Jennifer (Matilda Anna Ingrid Lutz) has been invited to the chic desert pad of her boyfriend Richard (Kevin Janssens) for a couple of days so they can relax away from it all, which they do on their first day and night there, conveniently ignoring the fact Richard's wife has called him on the phone and believes he is on a working trip. However, the next day there are two unexpected visitors, Stan (Vincent Colombe) and Dimitri (Guillaume Bouchède) who show up for a hunting trip with their pal Richard, something he wasn't prepared for, hoping for time alone with Jennifer. But now they're here, they may as well join them, and it all goes well, with beautiful Jennifer the life of the party...

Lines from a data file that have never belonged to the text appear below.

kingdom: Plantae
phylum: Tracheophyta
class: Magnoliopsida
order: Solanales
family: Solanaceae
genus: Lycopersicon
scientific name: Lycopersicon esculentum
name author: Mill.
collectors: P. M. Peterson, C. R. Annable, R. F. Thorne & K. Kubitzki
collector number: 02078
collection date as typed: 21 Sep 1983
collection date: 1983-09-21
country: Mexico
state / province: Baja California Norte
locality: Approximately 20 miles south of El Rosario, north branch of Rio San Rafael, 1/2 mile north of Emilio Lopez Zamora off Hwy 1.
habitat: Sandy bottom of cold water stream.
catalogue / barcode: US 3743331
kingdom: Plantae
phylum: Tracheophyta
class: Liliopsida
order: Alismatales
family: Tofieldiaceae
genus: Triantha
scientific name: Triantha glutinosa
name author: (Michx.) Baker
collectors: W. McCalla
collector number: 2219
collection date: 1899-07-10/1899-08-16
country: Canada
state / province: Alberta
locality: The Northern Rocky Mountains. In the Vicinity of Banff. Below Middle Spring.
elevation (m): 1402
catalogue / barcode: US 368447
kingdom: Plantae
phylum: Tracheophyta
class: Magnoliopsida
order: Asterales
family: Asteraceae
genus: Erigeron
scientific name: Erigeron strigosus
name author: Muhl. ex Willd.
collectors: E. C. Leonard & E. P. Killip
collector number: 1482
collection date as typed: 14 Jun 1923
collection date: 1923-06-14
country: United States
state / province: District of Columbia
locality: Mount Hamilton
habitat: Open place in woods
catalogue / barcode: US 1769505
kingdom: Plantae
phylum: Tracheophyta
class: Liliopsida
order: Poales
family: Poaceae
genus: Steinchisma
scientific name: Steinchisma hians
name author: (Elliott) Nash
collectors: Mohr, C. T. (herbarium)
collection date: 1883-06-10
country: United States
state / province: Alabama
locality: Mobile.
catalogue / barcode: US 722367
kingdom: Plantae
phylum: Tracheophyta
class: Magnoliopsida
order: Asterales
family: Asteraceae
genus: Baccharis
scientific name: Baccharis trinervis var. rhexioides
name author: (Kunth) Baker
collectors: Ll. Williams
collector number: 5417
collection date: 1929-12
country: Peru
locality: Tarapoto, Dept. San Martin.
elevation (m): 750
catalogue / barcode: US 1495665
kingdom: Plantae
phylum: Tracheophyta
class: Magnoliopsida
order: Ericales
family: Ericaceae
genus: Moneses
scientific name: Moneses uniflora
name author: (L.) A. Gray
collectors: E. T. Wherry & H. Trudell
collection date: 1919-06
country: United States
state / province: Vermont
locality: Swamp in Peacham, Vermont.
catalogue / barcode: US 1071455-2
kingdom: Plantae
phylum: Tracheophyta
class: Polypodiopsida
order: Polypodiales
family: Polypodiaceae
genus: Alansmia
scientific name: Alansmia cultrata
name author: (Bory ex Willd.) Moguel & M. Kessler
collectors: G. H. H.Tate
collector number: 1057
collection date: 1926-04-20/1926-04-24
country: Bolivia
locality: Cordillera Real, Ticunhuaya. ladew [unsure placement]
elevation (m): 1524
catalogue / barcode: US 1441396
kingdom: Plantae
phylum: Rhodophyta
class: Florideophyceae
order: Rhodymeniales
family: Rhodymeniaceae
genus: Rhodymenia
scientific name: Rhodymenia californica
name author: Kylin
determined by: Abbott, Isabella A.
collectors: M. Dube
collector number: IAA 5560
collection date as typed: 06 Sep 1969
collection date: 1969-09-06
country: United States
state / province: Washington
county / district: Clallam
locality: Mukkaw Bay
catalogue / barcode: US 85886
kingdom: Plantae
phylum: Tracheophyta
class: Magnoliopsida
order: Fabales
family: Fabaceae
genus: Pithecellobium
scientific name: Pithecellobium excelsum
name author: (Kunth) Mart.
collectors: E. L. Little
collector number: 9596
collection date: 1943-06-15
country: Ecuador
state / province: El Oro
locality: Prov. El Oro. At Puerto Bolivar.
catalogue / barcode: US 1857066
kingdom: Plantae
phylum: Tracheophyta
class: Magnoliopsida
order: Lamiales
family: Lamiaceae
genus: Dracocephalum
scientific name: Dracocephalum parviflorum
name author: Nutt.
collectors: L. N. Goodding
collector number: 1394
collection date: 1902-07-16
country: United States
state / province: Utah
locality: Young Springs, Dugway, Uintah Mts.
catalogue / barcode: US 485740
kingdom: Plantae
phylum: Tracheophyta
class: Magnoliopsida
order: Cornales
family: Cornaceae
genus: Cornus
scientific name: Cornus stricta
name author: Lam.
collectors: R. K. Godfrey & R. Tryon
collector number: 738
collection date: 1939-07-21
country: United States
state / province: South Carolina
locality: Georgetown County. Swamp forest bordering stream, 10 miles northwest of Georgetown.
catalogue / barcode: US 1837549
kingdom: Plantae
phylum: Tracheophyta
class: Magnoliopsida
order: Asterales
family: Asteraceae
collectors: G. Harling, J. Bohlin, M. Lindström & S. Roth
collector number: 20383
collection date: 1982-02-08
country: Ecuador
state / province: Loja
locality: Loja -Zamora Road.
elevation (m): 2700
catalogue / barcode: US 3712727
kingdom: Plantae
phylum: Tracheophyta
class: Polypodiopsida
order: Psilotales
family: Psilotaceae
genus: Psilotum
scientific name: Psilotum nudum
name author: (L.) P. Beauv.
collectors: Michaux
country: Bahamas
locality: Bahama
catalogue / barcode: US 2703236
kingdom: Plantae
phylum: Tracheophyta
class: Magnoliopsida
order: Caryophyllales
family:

But with a title like Revenge, you can bet there's trouble just around the corner, and so it is when director Coralie Fargeat, making her feature debut after some short work, decided to put a new spin on a genre that had made its biggest impact in the nineteen-seventies with movies like Jackson County Jail and I Spit on Your Grave, and thereafter had been the black sheep of the thriller and horror crossovers, with anyone admitting to getting a kick out of rape revenge exploitation flicks looked on with suspicion. Basically, do you enjoy the rape part or the revenge part is the question that would go through the mind of anyone hearing that, or was it a bit of both you liked?
Fargeat made this quandary more excusable by dint of being a woman herself, therefore rendering it all right to appreciate the stylings since they were brought to the screen by a female interpretation, and Revenge quickly became a cult movie, albeit a love it or hate it affair. She was unafraid to go way over the top, which had the effect of a lurid result, yet also a message that could not be taken in any ambiguous fashion: rape was definitely not OK. Even if a woman has been flirting with you, as Jennifer has the previous evening before her assault, that's no excuse to attack her, and it's perfectly acceptable for her to turn you down and not take it so personally you want to punish her.
In fact, although this posed as a fresh approach to some unlovely clichés, Fargeat was not too proud to ignore them, and you would find scenes here which would echo even a serious, respected rape drama like The Accused. Lutz was interesting in that she had the looks of the sort of character in a movie who would be strictly used for decoration by a production which couldn't see past that outward appearance, yet she was called on to do a lot of heavy lifting both in emotion and action, and not only that but proved herself more than capable of both. When the traumatised Jen is pushed off a cliff by the callous Richard, who doesn't want any more trouble from her now she's been used and abused, it's a trigger for a rebirth in her spirit for she doesn't die, she survives and goes on surviving no matter what.
There were also influences of another seventies genre, the acid Western, as once out in the desert (actually Africa, not the USA) Jen has to take the peyote she has on her as an anaesthetic so she can tend to her injuries. This acts as a shamanic experience guided by her own stubborn refusal to give her enemies the satisfaction of dying off so they can get away with their crime, at the same time an opportunity for the film to inflect a horror technique onto the already rich tone. By the time the phoenix imagery was blatant enough that even the most obtuse viewer would catch what the writer-director was aiming for, it was time for our heroine to set about righting the wrongs that had been done to her, and in its primal manner watching the underdog manage against the odds to prevail was undeniably satisfying. Unbothered about taking things to absurd heights, Revenge remained tied to its disreputable origins throughout, but with its ironically dreamy cinematography served up more food for thought than many of its predecessors. Electro-music by Robin Coudert.